Copy word for word, please, the lines of the entries below running from the one containing "Figure 4. Strategy" to the one containing "Clustering of conserved", both ends included.

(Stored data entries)
⁂

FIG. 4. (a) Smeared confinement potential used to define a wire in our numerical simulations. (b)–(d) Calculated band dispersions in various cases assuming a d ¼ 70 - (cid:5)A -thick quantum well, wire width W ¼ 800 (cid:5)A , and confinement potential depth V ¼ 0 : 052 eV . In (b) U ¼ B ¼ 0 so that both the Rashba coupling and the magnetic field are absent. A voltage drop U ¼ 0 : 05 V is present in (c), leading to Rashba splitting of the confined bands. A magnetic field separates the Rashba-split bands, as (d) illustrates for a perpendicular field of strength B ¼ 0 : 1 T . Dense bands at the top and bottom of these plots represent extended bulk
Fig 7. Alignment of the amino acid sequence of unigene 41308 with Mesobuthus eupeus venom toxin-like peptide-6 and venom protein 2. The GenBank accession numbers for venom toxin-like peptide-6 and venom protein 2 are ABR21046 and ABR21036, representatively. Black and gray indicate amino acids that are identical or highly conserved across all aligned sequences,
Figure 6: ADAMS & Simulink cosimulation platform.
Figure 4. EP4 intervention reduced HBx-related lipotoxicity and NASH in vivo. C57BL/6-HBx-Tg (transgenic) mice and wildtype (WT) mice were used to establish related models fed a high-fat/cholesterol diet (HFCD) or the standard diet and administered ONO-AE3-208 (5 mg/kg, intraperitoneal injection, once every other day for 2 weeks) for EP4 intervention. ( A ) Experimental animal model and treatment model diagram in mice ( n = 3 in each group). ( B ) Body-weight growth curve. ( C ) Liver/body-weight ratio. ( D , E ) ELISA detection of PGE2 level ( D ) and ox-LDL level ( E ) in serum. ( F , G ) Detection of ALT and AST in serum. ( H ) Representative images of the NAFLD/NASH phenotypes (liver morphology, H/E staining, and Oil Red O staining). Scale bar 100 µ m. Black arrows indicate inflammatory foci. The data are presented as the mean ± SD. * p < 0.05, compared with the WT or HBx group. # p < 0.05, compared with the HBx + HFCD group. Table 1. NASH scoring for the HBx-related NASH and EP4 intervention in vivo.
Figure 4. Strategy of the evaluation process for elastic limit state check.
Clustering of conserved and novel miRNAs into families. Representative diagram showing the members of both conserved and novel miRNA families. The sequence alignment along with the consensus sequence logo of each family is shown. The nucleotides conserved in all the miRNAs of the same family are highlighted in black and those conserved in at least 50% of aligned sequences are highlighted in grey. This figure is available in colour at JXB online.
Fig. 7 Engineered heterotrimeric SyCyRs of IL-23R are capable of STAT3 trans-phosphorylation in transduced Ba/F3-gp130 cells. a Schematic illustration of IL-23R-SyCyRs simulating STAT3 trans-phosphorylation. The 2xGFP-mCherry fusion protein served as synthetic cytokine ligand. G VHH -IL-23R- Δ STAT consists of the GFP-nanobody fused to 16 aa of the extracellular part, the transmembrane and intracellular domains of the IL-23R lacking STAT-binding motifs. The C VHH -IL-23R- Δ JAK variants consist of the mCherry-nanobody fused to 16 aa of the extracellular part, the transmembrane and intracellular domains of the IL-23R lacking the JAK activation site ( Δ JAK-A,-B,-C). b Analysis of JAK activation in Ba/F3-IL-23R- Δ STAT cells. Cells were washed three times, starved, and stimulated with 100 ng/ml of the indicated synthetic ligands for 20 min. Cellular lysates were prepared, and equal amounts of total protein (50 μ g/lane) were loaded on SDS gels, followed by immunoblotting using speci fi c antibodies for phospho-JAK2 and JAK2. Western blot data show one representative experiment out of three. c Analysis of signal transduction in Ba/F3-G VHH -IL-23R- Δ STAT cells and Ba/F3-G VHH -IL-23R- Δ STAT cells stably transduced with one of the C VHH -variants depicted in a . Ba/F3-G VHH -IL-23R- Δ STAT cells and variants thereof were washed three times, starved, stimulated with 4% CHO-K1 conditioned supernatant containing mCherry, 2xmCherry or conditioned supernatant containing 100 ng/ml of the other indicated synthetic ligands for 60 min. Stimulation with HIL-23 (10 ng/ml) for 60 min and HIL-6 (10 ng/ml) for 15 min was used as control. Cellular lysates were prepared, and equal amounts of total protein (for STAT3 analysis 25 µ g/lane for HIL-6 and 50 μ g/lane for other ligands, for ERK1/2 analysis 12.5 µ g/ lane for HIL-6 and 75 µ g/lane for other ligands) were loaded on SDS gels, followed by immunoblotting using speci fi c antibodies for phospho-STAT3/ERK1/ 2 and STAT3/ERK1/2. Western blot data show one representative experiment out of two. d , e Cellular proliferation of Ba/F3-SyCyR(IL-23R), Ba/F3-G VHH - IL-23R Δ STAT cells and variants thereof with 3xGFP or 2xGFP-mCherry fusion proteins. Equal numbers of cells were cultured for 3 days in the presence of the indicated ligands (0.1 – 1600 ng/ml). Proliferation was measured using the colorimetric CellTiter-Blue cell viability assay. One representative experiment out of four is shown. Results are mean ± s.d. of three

⁂

**RESULT FOR THIS EXERCISE**
Figure 4. Strategy of the evaluation process for elastic limit state check.
Clustering of conserved and novel miRNAs into families. Representative diagram showing the members of both conserved and novel miRNA families. The sequence alignment along with the consensus sequence logo of each family is shown. The nucleotides conserved in all the miRNAs of the same family are highlighted in black and those conserved in at least 50% of aligned sequences are highlighted in grey. This figure is available in colour at JXB online.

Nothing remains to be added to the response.